Non voglio trovare il socialismo in una lotta sola. Tra l’altro vi sono altri esempi oltre quello della Gkn. Non costituiscono un movimento, quanto il puntiforme realizzarsi di momenti di lotta avanzata. Ma va sottolineata e valorizzata la capacità emblematica di uscire dai confini di un conflitto sindacale di tipo difensivo e di porre un tema assai poco coltivato nel nostro paese da decenni, quello di una fabbrica autodiretta. Il che rende ancora più evidente, nel confronto, lo squallore nel presunto cielo della politica. Non è ancora un programma economico alternativo. È qualcosa di molto meno ma, in un certo senso, anche di più. Non sviluppa ancora un progetto organico di trasformazione della società; lambisce senza investirli in pieno i punti alti della riorganizzazione e della trasformazione capitalista, come la sempre maggiore incidenza della produzione di beni immateriali su quelli materiali. Ma vuole sottrarre il carattere sociale della produzione alla finalizzazione e al comando del capitale; revoca in dubbio il carattere totalizzante di quest’ultimo; tramuta in prassi ciò che era al massimo solo in teoria; pratica l’obiettivo prima ancora di avere formulato un programma generale.

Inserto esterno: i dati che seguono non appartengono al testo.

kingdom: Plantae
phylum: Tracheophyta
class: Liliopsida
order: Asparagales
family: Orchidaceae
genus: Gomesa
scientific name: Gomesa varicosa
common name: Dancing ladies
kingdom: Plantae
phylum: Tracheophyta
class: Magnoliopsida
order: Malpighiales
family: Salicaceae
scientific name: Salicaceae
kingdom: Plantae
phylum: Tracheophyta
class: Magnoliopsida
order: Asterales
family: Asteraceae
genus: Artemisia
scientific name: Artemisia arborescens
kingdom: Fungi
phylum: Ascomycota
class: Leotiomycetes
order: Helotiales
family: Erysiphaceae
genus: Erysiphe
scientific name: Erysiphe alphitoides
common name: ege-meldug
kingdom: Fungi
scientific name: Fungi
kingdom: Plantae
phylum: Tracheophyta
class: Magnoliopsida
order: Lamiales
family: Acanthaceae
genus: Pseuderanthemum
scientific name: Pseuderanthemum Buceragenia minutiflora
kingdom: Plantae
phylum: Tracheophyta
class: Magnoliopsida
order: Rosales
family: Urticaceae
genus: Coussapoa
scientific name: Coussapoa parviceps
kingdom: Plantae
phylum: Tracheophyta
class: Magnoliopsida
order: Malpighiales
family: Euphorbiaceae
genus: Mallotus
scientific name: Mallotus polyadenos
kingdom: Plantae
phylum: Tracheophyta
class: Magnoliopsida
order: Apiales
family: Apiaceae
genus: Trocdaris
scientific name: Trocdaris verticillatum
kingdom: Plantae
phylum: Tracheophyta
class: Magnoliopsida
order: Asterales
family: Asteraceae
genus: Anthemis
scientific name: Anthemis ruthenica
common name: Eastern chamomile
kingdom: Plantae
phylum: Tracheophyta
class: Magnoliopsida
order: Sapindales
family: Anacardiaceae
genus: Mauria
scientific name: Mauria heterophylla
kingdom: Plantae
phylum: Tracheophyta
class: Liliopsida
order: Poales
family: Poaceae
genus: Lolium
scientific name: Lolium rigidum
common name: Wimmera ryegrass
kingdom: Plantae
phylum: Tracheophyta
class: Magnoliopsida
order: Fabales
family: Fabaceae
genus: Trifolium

È poco? È fragile? Durerà? Domande lecite e persino drammatiche. Ma per rispondere non retoricamente bisogna coltivare con cura queste esperienze, moltiplicarle e allargarle a quei territori ove l’intelaiatura del potere economico garantisce ad esso una nuova dinamicità. È questa la componente più viva e innovativa di quella democrazia organizzata – peraltro in linea con lo spirito e la lettera della nostra Costituzione, nelle parti non a caso mai applicate – di cui abbiamo bisogno e alla cui necessità ci richiama Michele Prospero nel suo articolo. Se constatiamo, sulla base anche di lavori di eminenti studiosi, che tra il capitalismo della finanza globale e la democrazia istituzionale – quella che un tempo avremmo chiamato borghese – si è aperta una incompatibilità non ricomponibile, come pensiamo di ricostruire quella democrazia organizzata dove meglio si possono affermare le istanze delle classi subalterne, se non agendo sui e nei luoghi produttivi ove si crea il valore, negli e sugli snodi delle moderne catene della valorizzazione, nei punti ove si riproduce l’accumulazione che ridà forza e capacità di dominio al capitale?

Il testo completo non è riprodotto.